Like any good sequel, slight changes and updates to things makes it feel right and comfortable. And sometimes more of exactly the same is just was the producer ordered. Both Sword of Body and Mind and Argentum Armor are crazy Equipment cards right out of the Mirrodin block playbook.


This is a modern take on the "Equipment and creatures" type decks I used to whip up. While some classic faces appear, like Vulshok Battlemaster and Auriok Windwaker, it's the new-school versions of epic Equipment that steal the show. Between Stoneforge Mystic and Steelshaper's Gift access to protection from any, or potentially even all, colors of mana is available thanks to the diversity of "Sword of" cards.

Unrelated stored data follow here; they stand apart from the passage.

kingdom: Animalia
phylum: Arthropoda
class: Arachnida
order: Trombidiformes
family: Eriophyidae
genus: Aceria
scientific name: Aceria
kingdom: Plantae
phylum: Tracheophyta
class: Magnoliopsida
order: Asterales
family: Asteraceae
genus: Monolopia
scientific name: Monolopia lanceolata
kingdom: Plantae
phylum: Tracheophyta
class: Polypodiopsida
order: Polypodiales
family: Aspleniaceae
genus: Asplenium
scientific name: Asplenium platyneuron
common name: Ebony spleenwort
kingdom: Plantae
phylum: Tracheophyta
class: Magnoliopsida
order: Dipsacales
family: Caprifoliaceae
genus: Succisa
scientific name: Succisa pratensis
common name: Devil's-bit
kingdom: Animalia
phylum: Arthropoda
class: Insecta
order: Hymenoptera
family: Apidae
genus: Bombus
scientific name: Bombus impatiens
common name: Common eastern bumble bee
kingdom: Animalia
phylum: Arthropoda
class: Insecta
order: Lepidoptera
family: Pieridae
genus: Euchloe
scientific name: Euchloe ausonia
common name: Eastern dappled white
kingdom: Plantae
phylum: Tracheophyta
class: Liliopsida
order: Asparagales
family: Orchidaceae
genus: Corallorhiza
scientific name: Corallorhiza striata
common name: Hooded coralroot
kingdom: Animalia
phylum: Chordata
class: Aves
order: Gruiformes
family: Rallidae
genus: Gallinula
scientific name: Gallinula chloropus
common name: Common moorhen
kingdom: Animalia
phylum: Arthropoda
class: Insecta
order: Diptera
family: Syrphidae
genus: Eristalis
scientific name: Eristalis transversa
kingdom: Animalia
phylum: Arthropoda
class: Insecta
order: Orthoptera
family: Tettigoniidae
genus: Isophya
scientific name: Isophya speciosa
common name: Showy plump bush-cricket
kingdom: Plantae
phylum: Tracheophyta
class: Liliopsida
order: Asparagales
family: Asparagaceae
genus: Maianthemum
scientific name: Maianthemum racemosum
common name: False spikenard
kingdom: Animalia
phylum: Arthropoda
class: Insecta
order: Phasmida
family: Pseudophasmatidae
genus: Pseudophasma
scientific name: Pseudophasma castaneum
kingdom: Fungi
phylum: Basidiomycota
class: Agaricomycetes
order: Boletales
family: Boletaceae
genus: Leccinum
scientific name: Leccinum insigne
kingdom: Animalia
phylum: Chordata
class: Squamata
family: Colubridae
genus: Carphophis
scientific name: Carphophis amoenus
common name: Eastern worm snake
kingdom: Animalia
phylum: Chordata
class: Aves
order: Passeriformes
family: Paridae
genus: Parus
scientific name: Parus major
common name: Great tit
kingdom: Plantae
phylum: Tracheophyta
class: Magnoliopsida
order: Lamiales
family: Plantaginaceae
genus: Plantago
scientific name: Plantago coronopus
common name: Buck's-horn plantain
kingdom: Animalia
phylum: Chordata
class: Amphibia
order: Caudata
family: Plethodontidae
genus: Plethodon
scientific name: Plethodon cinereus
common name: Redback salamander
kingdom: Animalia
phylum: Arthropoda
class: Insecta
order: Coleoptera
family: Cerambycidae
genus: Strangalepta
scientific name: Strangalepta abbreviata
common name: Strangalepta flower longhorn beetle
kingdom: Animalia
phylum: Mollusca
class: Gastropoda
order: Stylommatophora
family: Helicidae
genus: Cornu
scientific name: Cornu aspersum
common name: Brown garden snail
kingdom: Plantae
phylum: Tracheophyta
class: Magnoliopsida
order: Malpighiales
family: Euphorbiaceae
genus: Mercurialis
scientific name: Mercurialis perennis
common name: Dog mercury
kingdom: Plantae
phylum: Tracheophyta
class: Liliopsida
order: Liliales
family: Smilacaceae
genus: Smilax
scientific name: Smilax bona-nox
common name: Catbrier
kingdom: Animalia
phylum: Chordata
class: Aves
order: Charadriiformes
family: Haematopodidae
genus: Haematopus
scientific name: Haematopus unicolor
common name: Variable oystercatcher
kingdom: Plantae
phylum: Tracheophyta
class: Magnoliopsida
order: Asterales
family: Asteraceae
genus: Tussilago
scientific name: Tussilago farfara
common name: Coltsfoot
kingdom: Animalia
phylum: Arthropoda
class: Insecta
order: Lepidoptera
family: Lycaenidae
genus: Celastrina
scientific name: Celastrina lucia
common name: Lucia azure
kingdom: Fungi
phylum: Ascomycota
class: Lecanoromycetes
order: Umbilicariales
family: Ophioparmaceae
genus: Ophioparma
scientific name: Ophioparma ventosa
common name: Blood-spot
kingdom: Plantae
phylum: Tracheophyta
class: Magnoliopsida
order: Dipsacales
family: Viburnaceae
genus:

Since we can go find specifically what we want, Equipment like Argentum Armor and Grafted Exoskeleton provide unique ways to handle anything an opponent may have. And while some players, especially those getting used to seeing more of these creature-friendly artifacts, will be carrying ways to destroy Equipment, Mistveil Plains gives us a way to put ruined gear back into the library to go find again. Huzzah!

Unwrapping the Future

Find a Launch Party Near You!
Find a Launch Party Near You!

Scars of Mirrodin releases this Friday which means you can head to your local shop and pick up a few packs for yourself. Of course, doing just that at a Launch Party this weekend is exactly what I plan to do. Here is the laundry list of things I plan to do at my local one:

  • Draft or otherwise open a few packs among friends new and old.
  • Swap some cards for the newest ones I'm after.
  • Talk about the multitude of amazing things that can be done.
  • Swap stories about our experiences with the set.

It's been a whirlwind few weeks for me playing Magic and taking the time to settle down and relax (with cards still in hand, of course!) is something I'm really looking forward to. But if trying your hand at an event is up your alley you can always do that too. There's a little bit of everything at these gatherings and my bet is that you'll find something you wanted!